На лето Галя снова ездила в К. и, не застав Марьи Ивановны, поселилась у деда. Там она отдохнула и совершенно поправилась к осени. В Заньках встретили ее дети шумно и радостно, как старого друга, и занятия опять потекли своим чередом. Положение ее в школе казалось вполне прочным и надолго обеспеченным. Правда, местная администрация — в лице старшины, писаря и урядника — смотрела на нее несколько искоса за нежелание водить с ними знакомство, но значение этой администрации для учительницы было неважно и ограничивалось лишь содержанием здания, топливом, огородом.
Старшина даже ни разу не заглянул к ней, а урядник, однако, не выдержал и явился по какому-то предлогу, чтобы иметь возможность, как он сам выразился, "проникнуть в обиталище таинственной незнакомки". После первого визита он бесцеремонно явился к ней на квартиру и начал "отпущать" комплименты относительно ее преподавания, ума и красоты.
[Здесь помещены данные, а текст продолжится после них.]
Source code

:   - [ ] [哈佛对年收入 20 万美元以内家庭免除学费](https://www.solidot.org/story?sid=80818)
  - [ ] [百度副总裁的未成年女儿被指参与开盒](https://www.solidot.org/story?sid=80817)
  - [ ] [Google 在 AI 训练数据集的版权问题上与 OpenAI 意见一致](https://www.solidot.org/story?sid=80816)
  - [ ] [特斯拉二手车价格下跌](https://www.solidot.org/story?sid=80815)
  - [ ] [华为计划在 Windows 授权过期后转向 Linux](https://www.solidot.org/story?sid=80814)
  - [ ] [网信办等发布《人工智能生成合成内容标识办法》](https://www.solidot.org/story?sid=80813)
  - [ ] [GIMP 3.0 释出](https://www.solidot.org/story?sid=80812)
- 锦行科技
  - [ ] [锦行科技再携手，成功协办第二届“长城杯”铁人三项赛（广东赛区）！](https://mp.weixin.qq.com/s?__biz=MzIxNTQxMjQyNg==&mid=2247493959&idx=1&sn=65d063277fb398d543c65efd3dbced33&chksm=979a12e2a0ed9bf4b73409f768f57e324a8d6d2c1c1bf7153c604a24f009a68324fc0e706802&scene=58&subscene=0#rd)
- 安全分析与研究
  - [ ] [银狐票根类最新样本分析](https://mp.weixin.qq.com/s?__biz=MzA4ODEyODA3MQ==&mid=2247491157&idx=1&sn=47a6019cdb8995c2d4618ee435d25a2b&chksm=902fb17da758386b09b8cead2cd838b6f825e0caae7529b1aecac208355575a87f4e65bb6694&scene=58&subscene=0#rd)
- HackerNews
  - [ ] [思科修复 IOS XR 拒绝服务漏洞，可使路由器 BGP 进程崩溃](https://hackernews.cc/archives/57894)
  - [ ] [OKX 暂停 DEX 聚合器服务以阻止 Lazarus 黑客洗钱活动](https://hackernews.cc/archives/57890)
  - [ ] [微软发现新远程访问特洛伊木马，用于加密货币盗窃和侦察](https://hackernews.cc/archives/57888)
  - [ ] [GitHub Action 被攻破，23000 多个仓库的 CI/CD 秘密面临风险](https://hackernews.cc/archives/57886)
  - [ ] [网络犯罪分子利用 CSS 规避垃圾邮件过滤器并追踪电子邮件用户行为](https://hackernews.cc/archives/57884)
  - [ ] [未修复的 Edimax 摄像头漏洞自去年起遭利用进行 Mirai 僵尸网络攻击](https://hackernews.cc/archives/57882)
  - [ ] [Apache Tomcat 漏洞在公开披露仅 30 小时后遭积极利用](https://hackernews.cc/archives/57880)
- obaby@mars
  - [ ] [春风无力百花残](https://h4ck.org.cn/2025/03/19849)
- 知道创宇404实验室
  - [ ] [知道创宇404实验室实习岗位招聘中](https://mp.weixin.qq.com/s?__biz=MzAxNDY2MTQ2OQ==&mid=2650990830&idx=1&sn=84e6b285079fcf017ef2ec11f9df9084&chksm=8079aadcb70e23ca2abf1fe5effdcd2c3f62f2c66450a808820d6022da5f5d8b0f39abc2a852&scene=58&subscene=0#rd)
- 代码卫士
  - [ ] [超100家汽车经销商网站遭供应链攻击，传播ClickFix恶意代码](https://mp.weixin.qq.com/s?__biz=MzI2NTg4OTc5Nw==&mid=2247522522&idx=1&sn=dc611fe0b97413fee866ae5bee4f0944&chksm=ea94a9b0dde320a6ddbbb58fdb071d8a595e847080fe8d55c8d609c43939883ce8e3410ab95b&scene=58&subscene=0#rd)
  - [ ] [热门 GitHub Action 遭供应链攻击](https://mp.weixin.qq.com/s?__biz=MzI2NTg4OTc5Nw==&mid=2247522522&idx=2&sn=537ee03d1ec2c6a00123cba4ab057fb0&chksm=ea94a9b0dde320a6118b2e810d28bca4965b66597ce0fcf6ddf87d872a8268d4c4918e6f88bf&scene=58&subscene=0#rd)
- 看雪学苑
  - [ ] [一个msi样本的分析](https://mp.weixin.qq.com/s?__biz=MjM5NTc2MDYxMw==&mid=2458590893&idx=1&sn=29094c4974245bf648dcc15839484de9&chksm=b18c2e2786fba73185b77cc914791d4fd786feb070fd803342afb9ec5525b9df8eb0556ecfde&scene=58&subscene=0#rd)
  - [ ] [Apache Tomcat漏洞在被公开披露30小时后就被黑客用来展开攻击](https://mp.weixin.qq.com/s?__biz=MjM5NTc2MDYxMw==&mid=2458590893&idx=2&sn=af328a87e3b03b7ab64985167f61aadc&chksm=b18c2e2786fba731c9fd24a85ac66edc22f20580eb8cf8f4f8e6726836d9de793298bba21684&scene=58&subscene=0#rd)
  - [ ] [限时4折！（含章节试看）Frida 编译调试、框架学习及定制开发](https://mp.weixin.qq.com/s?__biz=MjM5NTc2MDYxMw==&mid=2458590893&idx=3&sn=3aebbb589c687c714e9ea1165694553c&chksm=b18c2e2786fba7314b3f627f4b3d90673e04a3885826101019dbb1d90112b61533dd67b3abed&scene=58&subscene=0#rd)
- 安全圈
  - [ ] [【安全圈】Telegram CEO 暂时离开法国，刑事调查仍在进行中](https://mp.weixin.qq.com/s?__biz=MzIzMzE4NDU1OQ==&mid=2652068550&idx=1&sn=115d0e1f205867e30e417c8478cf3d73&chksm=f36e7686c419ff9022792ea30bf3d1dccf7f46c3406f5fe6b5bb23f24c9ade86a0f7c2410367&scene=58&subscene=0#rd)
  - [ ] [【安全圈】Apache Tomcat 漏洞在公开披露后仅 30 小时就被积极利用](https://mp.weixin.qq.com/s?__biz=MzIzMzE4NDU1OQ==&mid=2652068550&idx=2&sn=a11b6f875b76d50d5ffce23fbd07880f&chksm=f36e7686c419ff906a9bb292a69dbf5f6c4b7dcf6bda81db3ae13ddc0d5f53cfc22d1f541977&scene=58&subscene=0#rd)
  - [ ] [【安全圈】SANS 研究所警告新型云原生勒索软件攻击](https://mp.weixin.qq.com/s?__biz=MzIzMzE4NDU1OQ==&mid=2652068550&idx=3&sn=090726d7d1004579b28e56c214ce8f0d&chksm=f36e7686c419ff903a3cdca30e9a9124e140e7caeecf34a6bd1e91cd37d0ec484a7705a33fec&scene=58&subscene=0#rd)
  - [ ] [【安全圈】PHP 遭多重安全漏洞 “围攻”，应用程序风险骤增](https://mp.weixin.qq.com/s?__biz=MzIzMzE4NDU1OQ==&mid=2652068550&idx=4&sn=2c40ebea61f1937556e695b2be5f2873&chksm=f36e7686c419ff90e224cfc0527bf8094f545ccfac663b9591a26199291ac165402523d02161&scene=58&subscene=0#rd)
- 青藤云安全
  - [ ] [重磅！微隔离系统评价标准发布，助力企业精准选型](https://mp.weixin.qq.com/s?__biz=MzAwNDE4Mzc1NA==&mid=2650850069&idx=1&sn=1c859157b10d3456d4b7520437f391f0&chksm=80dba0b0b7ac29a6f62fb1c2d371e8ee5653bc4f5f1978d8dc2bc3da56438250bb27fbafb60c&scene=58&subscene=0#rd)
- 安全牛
Галя хотя и заметила ему, что не любит, когда ее хвалят в глаза, но на первый раз отнеслась к гостю довольно снисходительно, прощая ему многое ради его невежества. Но когда он, придя в третий раз, начал вести себя развязно и объясняться в любви, то она осадила его сразу, выгнала вон и пригрозила написать об этом мировому посреднику. Урядник с злобной угрозой отомстить — и отомстил. Он донес надлежащему начальству, что учительница завела склад малорусских книг и читает их по вечерам у себя на квартире сельским детям. Налетел ревизор; склада, конечно, не оказалось, но несколько дозволенных цензурой малорусских книг он нашел у нее и удостоверил дознанием факт, что раз она читал какую-то книжку мальчику. Ревизор сказал ей, уезжая, что хотя он не нашел важных правонарушений, но тем не менее обнаружил в ней украинофильские симпатии, каковые для учительницы неудобны.
Ревизор уехал, и Галя, всполошенная неожиданной напастью, ждала уже решительного удара; но время шло, а его не было, надежда начала воскресать.